With respect to Omnicare’s stated opinion that “[w]e believe our contract arrangements … and our pharmacy practices are in compliance with applicable federal and state laws,” the Court rejected Omnicare’s argument that prefacing any statement with “we believe” or “we think” always insulates the statement that follows from liability. Still, the Court held that the plaintiffs must allege specific facts that were omitted from Omnicare’s statements that made them misleading. The Court observed that the plaintiffs had alleged at least one fact — that an attorney had warned Omnicare that a contract “'carrie[d] a heightened risk’ of legal exposure under the anti-kickback laws" — as an example of what the trial court should consider on remand, together with the all of the other hedges, disclaimers or qualifications in the registration statement on the subject.
The Court’s opinion in Omnicare has many important things to say about the preparation of securities offering documents and the litigation of investor claims:
- Omnicare makes it clear that merely couching a statement as an opinion does not insulate issuers from liability for false or misleading statements (Id. at 16). Such statements still must be carefully vetted for the words used to express them, the degree of diligence supporting the opinion, and the significance of the opinion to a reasonable investor in light of its context (including other disclaimers urging caution or non-reliance).
- The Court did not make reference to Item 10(b) of Regulation S-K (Commission Policy on Projections), but the Omnicare opinion is generally consistent with the Securities and Exchange Commission’s views on projections and opinions of future performance. The many hypotheticals the Court used in Omnicare provide further guidance to issuers in formulating disclosure materials.

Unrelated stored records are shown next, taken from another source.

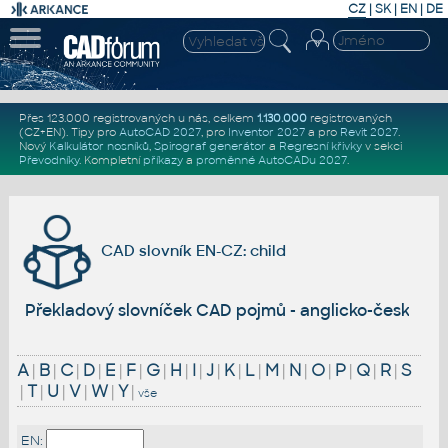
CZ
|
SK
|
EN
|
DE
Přes 123.000 registrovaných u nás, celkem
1.130.000
registrovaných
(CZ+EN)
. Tipy pro
AutoCAD 2027
, pro
Inventor 2027
a pro
Revit 2027
.
Nový
Kalkulátor nosníků
,
Spirograf generátor
a
Regresní křivky
v sekci
Převodníky
.
Kompletní
příkazy
a
proměnné AutoCADu 2027
.
CAD slovník EN-CZ: child
Překladový slovníček CAD pojmů - anglicko-český
A
|
B
|
C
|
D
|
E
|
F
|
G
|
H
|
I
|
J
|
K
|
L
|
M
|
N
|
O
|
P
|
Q
|
R
|
S
|
T
|
U
|
V
|
W
|
Y
|
vše
EN:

- While Omnicare specifically addresses Section 11 claims for registration statements, the “misstatement or omission of material facts” rubric of Section 11 carries through a number of other anti-fraud provisions of the securities laws and the reasoning should be generally applicable in those situations, including the general anti-fraud provisions of the Securities Exchange Act of 1934, including Section 10(b) and SEC Rule 10b-5 that cover both public and private sales of securities, and Section 14(a) that covers proxy solicitations.
- Omnicare sets a high pleading bar for plaintiffs asserting Section 11 claims. Plaintiffs must allege either that the speaker did not actually hold or believe the opinion stated, or that the speaker had no basis to make the opinion. The Court noted that an opinion might not be actionable even if there was some fact contrary to the stated opinion because the presence of conflicting facts is one reason why an issuer might frame a statement as an opinion, “thus conveying uncertainty.” Id. at 13.